====== Available data ======

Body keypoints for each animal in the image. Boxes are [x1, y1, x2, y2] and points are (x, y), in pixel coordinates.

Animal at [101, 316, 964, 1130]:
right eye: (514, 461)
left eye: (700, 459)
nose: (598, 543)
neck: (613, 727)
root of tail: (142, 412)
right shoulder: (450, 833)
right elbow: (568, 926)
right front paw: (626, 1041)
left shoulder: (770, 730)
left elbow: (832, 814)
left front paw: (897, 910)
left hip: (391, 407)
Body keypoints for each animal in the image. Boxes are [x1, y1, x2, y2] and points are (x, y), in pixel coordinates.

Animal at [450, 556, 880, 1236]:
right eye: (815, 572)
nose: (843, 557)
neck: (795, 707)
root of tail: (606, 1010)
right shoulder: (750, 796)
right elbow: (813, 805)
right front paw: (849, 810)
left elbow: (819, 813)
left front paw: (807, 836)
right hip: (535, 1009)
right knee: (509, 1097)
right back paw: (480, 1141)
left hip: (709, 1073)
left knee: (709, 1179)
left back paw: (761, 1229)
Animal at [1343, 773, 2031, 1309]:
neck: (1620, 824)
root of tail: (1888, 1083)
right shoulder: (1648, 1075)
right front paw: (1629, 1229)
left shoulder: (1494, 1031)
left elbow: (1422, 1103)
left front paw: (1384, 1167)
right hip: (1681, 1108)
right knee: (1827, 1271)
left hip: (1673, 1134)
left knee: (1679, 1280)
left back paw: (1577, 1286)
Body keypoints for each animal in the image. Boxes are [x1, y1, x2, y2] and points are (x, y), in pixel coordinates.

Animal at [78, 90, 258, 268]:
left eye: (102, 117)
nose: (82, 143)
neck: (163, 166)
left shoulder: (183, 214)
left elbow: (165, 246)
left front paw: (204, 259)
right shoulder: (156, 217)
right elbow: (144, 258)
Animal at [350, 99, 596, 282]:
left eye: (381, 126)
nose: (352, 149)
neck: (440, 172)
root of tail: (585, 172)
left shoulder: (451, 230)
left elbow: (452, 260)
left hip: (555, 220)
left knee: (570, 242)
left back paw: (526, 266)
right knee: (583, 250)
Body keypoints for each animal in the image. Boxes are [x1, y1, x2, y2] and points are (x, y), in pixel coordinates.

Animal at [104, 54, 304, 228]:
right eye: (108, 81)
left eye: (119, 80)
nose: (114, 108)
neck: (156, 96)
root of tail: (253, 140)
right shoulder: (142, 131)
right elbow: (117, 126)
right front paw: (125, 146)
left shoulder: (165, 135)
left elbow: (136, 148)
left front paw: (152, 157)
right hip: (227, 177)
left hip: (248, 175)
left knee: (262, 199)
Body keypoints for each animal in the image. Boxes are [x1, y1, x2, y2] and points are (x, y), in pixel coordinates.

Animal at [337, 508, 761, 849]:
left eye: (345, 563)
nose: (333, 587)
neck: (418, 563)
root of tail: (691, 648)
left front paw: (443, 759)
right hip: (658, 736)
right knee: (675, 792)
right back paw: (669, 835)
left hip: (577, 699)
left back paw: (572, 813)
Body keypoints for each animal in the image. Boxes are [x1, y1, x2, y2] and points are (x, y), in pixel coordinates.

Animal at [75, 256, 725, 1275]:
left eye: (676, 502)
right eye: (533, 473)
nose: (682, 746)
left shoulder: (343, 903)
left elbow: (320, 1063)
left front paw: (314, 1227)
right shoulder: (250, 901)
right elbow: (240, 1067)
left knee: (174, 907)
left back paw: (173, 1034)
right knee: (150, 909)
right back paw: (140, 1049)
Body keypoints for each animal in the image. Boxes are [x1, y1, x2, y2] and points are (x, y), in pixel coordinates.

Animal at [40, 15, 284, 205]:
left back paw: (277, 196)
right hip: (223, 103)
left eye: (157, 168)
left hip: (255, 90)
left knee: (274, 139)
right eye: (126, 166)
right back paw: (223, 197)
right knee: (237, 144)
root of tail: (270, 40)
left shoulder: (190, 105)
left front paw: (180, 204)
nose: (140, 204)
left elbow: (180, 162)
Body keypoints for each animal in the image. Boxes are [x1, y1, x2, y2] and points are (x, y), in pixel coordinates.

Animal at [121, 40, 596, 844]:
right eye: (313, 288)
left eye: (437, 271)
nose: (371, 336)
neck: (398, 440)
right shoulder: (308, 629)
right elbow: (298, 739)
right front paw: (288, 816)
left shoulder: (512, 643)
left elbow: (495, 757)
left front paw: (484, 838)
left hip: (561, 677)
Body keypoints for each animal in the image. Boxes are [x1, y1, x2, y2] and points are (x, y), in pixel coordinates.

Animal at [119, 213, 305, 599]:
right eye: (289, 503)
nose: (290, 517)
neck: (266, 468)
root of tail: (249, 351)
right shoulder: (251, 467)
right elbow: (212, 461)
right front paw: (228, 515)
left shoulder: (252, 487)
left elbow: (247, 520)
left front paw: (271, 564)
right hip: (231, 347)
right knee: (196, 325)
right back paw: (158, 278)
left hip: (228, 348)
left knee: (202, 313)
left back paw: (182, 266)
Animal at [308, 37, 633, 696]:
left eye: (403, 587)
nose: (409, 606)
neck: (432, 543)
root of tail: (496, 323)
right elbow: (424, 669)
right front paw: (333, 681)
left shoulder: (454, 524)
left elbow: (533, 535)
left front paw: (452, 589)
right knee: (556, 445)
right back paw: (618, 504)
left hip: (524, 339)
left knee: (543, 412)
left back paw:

======

> _Work instruction_
Above this instruction are the records; retype exactly the lines from the one containing "right shoulder: (450, 833)" up to and including the one containing "left back paw: (761, 1229)".

> _Output of the task_
right shoulder: (450, 833)
right elbow: (568, 926)
right front paw: (626, 1041)
left shoulder: (770, 730)
left elbow: (832, 814)
left front paw: (897, 910)
left hip: (391, 407)
Body keypoints for each animal in the image. Boxes are [x1, y1, x2, y2] and points are (x, y), in pixel coordinates.

Animal at [450, 556, 880, 1236]:
right eye: (815, 572)
nose: (843, 557)
neck: (795, 707)
root of tail: (606, 1010)
right shoulder: (750, 796)
right elbow: (813, 805)
right front paw: (849, 810)
left elbow: (819, 813)
left front paw: (807, 836)
right hip: (535, 1009)
right knee: (509, 1097)
right back paw: (480, 1141)
left hip: (709, 1073)
left knee: (709, 1179)
left back paw: (761, 1229)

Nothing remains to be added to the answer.